Prabowo 'Tampar' Jokowi Berkali-kali

 


Sejak Prabowo Subianto resmi menjabat sebagai Presiden Republik Indonesia, ia beberapa kali memberi “tamparan” terhadap mantan presiden, Joko Widodo (Jokowi). Tamparan ini tidak hanya berupa kritik, namun juga melalui tindakan nyata yang seolah-olah menanggapi janji dan pernyataan Jokowi yang tidak pernah terwujud. Salah satu contoh paling nyata adalah dalam soal kendaraan dalam negeri yang dijanjikan Jokowi.

Sebelum masa pemerintahannya, Jokowi sempat memamerkan mobil Esemka yang digadang-gadang sebagai produk mobil nasional. Namun, setelah dilakukan penyelidikan, terungkap bahwa mobil tersebut bukanlah buatan dalam negeri sepenuhnya, melainkan produk impor dari China. Hal ini menjadi sorotan banyak pihak yang merasa kecewa atas klaim Jokowi yang tidak sesuai dengan kenyataan.

Menanggapi hal tersebut, Prabowo memberikan tamparan pertama dengan memilih menggunakan mobil buatan dalam negeri sebagai kendaraan dinasnya setelah dilantik sebagai presiden. Prabowo menggunakan mobil produksi Pindad, sebuah perusahaan milik negara yang memproduksi berbagai alat pertahanan, termasuk kendaraan bermotor. Sikap tersebut seakan menegaskan komitmen Prabowo terhadap pengembangan industri dalam negeri yang sejauh ini menjadi komitmennya.

Tidak berhenti di situ, belakangan ini, Kementerian Pertahanan juga memberikan mobil buatan Pindad tipe Maung kepada dua institusi besar, yaitu Tentara Nasional Indonesia (TNI) dan Kepolisian Republik Indonesia (Polri). Jumlah mobil yang dibagikan kepada TNI dan Polri terbilang cukup besar, mencapai 700 unit.  Mobil ini menjadi simbol dari komitmen pemerintah untuk mendukung produk dalam negeri dan membuktikan kemampuan sumber daya Indonesia di mata internasional..

Selain itu, tamparan lain yang lebih keras lagi yang datang dari pihak Kejaksaan Agung. Kejaksaan berhasil membongkar korupsi besar-besaran yang melibatkan BUMN, termasuk Pertamina dan PT Timah.

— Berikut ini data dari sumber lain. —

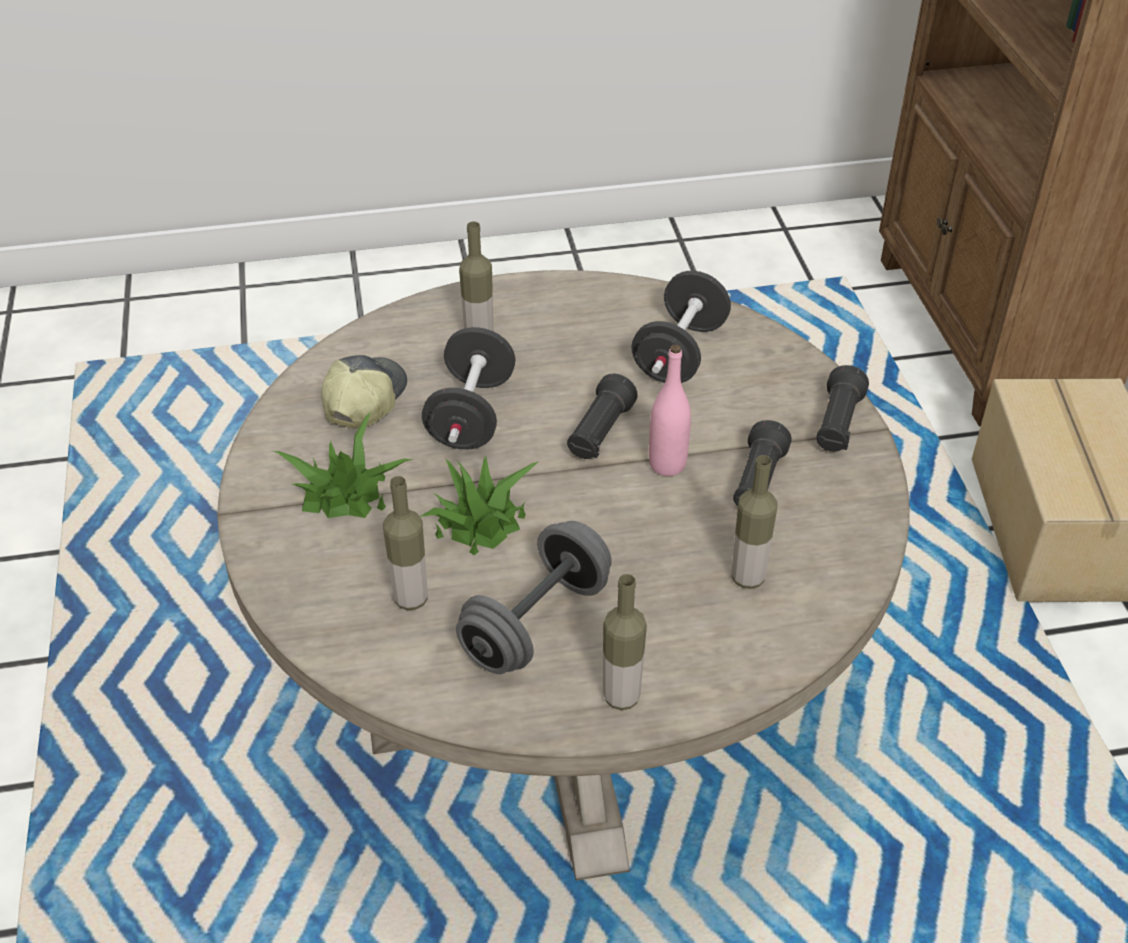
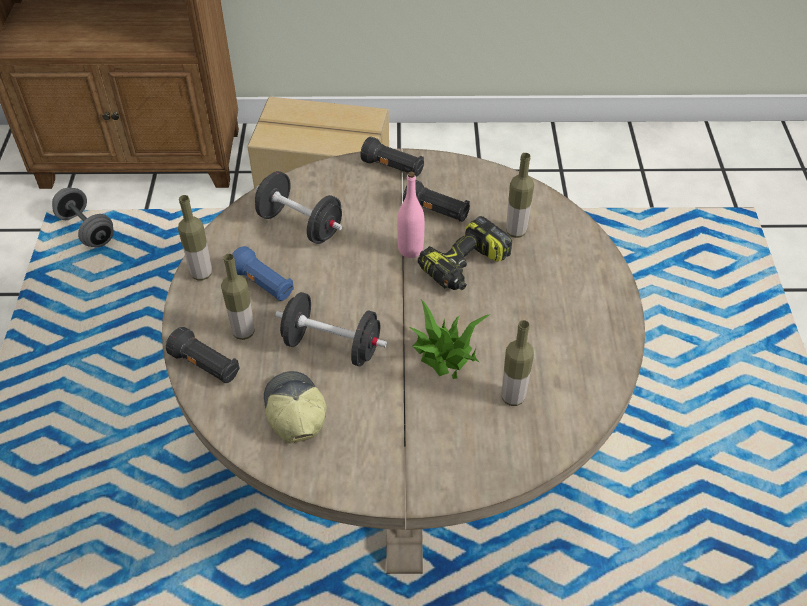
camera: 80 degrees left, 5 degrees up
potted plant [273,412,413,518] -> none
cap [321,355,407,429] -> cap turned 45 degrees clockwise [264,371,327,443]
grey dumbbell [456,521,612,674] -> grey dumbbell moved to [52,188,114,248]
black flashlight [567,374,638,459] -> black flashlight moved to [166,327,240,383]
bottle [603,574,647,710] -> bottle moved to [178,195,212,281]
none -> blue flashlight [232,246,294,301]
none -> power drill [418,216,512,290]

Praktik korupsi yang terungkap oleh Kejaksaan Agung ini sungguh mengejutkan, dengan jumlah kerugian negara yang mencapai ratusan triliun rupiah.

Berdasarkan analisis Kejaksaan Agung, diperkirakan bahwa praktik korupsi di Pertamina merugikan negara hingga 193,7 triliun rupiah dalam kurun waktu hanya satu tahun. Tidak hanya itu, Kejaksaan juga menemukan bahwa korupsi ini berlangsung dalam rentang waktu lima tahun, yang berarti angka kerugian bisa lebih besar lagi.

Melihat besarnya kerugian negara akibat korupsi di era pemerintahan Jokowi, totalnya hampir mencapai seribu triliun rupiah dalam jangka waktu lima tahun. Fakta ini tentu menjadi tamparan keras yang mengingatkan publik akan pentingnya pengawasan dan pemberantasan korupsi dalam pemerintahan.

Jika dibandingkan dengan pemerintahan Prabowo, yang dikenal memiliki ketegasan dalam menangani masalah korupsi, publik berharap bahwa langkah-langkah lebih lanjut akan diambil untuk mengatasi masalah besar ini. Langkah nyata dalam pemberantasan korupsi akan menjadi ujian bagi pemerintahan Prabowo untuk lebih memperlihatkan komitmen terhadap keadilan sosial dan ekonomi di Indonesia.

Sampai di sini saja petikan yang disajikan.